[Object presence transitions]

-------

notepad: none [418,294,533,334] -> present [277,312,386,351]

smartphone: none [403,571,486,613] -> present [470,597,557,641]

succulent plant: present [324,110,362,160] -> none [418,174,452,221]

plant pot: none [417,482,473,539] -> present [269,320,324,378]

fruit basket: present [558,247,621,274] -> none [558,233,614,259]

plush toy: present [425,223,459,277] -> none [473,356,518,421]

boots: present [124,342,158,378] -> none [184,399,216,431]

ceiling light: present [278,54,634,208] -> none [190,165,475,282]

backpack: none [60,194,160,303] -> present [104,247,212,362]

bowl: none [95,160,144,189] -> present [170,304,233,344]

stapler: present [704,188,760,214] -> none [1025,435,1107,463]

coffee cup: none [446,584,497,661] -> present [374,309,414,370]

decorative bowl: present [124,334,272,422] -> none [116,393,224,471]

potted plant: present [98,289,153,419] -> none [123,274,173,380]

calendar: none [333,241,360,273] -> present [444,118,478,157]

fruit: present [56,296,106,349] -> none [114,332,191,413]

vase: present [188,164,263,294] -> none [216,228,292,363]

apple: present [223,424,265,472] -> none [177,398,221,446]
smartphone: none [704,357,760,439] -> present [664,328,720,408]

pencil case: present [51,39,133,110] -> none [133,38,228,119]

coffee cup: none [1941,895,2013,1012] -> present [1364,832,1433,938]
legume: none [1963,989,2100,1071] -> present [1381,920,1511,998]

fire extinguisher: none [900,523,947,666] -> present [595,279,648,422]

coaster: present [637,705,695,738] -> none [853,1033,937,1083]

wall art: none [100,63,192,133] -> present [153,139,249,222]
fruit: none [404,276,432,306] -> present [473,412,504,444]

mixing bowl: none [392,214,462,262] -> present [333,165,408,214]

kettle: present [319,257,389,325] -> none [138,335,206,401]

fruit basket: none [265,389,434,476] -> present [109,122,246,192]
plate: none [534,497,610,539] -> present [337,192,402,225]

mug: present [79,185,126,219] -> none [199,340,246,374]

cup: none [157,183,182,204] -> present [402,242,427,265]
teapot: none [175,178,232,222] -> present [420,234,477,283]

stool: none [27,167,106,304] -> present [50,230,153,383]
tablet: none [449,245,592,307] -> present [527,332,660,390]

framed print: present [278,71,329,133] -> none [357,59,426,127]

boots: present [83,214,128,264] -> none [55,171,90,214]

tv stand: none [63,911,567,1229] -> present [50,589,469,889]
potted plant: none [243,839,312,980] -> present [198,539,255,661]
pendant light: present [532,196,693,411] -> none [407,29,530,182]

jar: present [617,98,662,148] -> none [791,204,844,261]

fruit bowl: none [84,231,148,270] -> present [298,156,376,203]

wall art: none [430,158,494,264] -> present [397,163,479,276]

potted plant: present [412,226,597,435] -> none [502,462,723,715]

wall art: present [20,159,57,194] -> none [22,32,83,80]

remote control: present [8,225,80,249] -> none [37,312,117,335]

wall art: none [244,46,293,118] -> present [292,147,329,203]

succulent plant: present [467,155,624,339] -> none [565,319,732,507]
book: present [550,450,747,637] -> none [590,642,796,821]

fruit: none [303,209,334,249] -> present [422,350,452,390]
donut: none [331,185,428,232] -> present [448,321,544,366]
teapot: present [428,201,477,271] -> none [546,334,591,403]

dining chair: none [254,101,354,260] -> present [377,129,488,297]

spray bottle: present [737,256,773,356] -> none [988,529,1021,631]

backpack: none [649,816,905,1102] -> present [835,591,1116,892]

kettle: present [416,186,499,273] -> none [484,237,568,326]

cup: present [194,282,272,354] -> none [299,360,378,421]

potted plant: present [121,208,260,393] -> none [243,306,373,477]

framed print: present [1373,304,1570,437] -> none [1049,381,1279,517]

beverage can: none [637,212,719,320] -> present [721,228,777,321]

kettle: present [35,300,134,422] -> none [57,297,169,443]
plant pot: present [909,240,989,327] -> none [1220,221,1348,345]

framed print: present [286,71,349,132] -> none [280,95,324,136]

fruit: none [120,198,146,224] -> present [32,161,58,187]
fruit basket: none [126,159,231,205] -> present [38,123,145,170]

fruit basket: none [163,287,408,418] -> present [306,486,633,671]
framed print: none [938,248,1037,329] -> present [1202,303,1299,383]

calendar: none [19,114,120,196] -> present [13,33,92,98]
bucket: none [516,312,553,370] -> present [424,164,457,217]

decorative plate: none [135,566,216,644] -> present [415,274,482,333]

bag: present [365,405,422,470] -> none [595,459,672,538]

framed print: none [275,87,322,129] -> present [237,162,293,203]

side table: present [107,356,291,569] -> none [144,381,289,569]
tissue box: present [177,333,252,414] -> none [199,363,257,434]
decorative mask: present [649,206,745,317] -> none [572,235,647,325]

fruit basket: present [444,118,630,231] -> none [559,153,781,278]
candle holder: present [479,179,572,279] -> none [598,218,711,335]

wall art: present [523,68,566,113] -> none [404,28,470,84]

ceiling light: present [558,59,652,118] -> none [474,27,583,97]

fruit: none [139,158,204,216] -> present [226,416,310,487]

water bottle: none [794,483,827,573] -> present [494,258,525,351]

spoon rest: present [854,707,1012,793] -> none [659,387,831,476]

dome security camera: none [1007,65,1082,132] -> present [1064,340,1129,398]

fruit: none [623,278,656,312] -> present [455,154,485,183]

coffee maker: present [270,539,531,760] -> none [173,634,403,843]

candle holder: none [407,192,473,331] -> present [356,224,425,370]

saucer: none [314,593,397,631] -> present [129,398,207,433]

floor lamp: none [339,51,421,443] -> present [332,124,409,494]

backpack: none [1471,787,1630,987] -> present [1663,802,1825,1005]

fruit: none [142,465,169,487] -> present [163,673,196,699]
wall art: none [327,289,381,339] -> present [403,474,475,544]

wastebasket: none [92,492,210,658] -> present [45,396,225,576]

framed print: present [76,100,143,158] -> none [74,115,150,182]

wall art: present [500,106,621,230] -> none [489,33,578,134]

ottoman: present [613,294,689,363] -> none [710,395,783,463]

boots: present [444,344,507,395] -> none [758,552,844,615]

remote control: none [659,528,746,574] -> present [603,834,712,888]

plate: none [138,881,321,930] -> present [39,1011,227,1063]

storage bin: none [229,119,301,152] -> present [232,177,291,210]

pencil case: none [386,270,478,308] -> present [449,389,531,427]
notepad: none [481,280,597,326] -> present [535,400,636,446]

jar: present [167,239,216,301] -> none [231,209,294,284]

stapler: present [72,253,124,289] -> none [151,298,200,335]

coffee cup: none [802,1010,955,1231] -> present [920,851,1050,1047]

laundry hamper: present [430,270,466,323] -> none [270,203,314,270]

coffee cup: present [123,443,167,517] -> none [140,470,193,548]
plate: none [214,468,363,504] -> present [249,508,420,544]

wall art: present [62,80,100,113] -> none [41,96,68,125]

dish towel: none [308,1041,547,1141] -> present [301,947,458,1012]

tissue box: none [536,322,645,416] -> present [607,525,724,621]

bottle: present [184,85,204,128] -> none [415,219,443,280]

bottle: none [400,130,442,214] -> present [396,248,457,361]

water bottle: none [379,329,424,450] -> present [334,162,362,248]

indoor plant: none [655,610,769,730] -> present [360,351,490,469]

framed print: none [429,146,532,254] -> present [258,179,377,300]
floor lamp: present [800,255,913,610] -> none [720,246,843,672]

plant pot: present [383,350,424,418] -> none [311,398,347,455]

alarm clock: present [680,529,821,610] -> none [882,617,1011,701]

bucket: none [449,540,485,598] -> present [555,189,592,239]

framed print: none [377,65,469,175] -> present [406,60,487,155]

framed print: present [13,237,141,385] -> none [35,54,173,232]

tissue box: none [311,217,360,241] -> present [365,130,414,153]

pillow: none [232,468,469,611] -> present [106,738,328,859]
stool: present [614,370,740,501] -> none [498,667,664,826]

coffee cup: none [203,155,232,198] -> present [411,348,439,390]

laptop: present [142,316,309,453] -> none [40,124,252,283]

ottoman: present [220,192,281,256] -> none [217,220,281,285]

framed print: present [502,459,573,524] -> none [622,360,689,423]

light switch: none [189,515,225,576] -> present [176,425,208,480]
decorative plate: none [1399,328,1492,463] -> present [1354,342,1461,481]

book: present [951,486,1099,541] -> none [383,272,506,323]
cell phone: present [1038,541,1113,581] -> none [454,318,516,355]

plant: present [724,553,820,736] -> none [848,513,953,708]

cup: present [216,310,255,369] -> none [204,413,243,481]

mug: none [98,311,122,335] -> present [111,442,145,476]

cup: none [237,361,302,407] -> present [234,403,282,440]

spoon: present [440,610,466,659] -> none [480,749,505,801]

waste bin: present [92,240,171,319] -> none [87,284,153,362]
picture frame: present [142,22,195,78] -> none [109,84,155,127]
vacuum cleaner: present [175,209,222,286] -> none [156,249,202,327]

-------

Please return every line in the data that includes the string "bowl".

Answer space >>
bowl: none [95,160,144,189] -> present [170,304,233,344]
decorative bowl: present [124,334,272,422] -> none [116,393,224,471]
mixing bowl: none [392,214,462,262] -> present [333,165,408,214]
fruit bowl: none [84,231,148,270] -> present [298,156,376,203]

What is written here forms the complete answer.